O
carbono, o elemento que estabelece ligações com
praticamente todos os
outros elementos da Tabela Periódica, formando compostos
orgânicos,
inorgânicos e organometálicos, e, como referiu Primo Levi
no livro «A tabela periódica»,
«é o único capaz de ligar-se a si mesmo em longas
cadeias estáveis», é
sem dúvida o elemento da vida, pelo menos da vida como a
conhecemos.
A facilidade com que o carbono forma compostos com outros elementos
químicos e a abundância cósmica do carbono, formado
nas estrelas
pelo processo triplo-alfa - três núcleos de hélio
fundem-se num núcleo
de carbono -, ajuda a explicar que das moléculas já
identificadas no
meio interestelar a grande maioria (˜75%) seja compostos de carbono.

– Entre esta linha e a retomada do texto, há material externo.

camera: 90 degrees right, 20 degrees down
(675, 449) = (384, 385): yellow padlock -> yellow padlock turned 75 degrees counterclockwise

Apenas uma pequena percentagem dos meteroritos que atingem a Terra
são
meteoritos do tipo condrito carbonáceo, ricos em compostos de
carbono,
mas alguns, como o Murchy, revelam surpresas que nos ajudam a perceber
a origem da vida.
Os 100kg do meterorito Murchison, que caiu perto da
localidade homónima
na Austrália em 1969, tornam-no complicado de passar
despercebido. Para
além disso, a sua análise e a discussão do que
esse análise revelou
produziu uma massa de artigos científicos que rivaliza em
envergadura
com o Murchy.
A análise
do meterorito revelou que este apresentava aminoácidos comuns
como a
glicina, alanina e ácido glutâmico mas também
aminoácidos menos comuns
como isovalina e pseudoleucina. O relatório
inicial
indicava que as duas formas destes aminoácidos - alguns
aminoácidos
apresentam dois isómeros ópticos, como um objecto e a sua
imagem no
espelho, designados por L e D - estavam presentes em quantidades
iguais (uma mistura racémica) mas análises
posteriores revelaram que a forma L ou levógira se encontrava em
excesso.
As
proteínas que nos constituem são cadeias mais ou menos
longas,
dependendo da proteína, de aminoácidos. Na esmagadora
maioria dos
organismos são apenas incorporados os isómeros L, embora
alguns
caracóis do mar incorporem isómeros D, igualmente
abundantes na parede
celular de bactérias.
Mas as surpresas do Murchy não ficaram por
aí. Detectou-se ainda a presença de uma mistura complexa
de
hidrocarbonetos (semelhante à encontrada na experiência de
Miller-Urey)
e verificou-se que essa mistura complexa de hidrocarbonetos dava origem
a vesículos em água, estruturas auto organizadas que
funcionam como as
membranas celulares!
Como notou
Dave Deamer
da UCSC «Toda a vida hoje em dia é celular, e as
células são definidas
por membranas que separam o citoplasma do mundo exterior. Quando a vida
começou, em algum ponto tornou-se compartimentada na forma de
células.
Mas de onde vieram as primeiras membranas celulares? Talvez fossem
compostas de moléculas similares às que descobrimos em
meteoritos».
Se o que aprendemos com o Murchy sobre as nossa própria
origem foi inestimável, outro condrito carbonáceo, o meteorito
Allende,
foi precioso quando revelou em 1973 uma nova área, a
cosmoquímica - a
ciência que estuda a evolução química da
galáxia através do estudo de
meteoritos. Donald Clayton e os seus colaboradores descobriram nesse
ano ao analisar o Allende que os isótopos de oxigénio nos
minerais
presentes não reproduziam a abundância relativa encontrada
na Terra.
Na
altura pensava-se que a nebulosa solar tinha perdido a
«memória», isto
é, que o material interestelar proveniente de diversas estrelas
se
tinha «misturado» de forma homogénea e
isotrópica (igual em todas as
direcções) e que portanto a abundância relativa dos
vários isótopos
seria igual no nosso cantinho do Universo. Depois da descoberta de
Clayton, foram descobertos grãos pré-solares em
vários meteoritos,
matéria das estrelas que viveram e morreram antes de se ter
formado o
nosso Sol. Actualmente sabemos que as diferentes estrelas produzem
elementos químicos com relações diferentes entre
os isótopos, e que o
sistema solar é uma mistura de material proveniente de
várias fontes
estelares. Estes meteoritos são testemunhos «vivos»
dos primeiros
instantes do nosso sistema solar, que guardam informação
química sobre
o material a partir do qual ele se formou.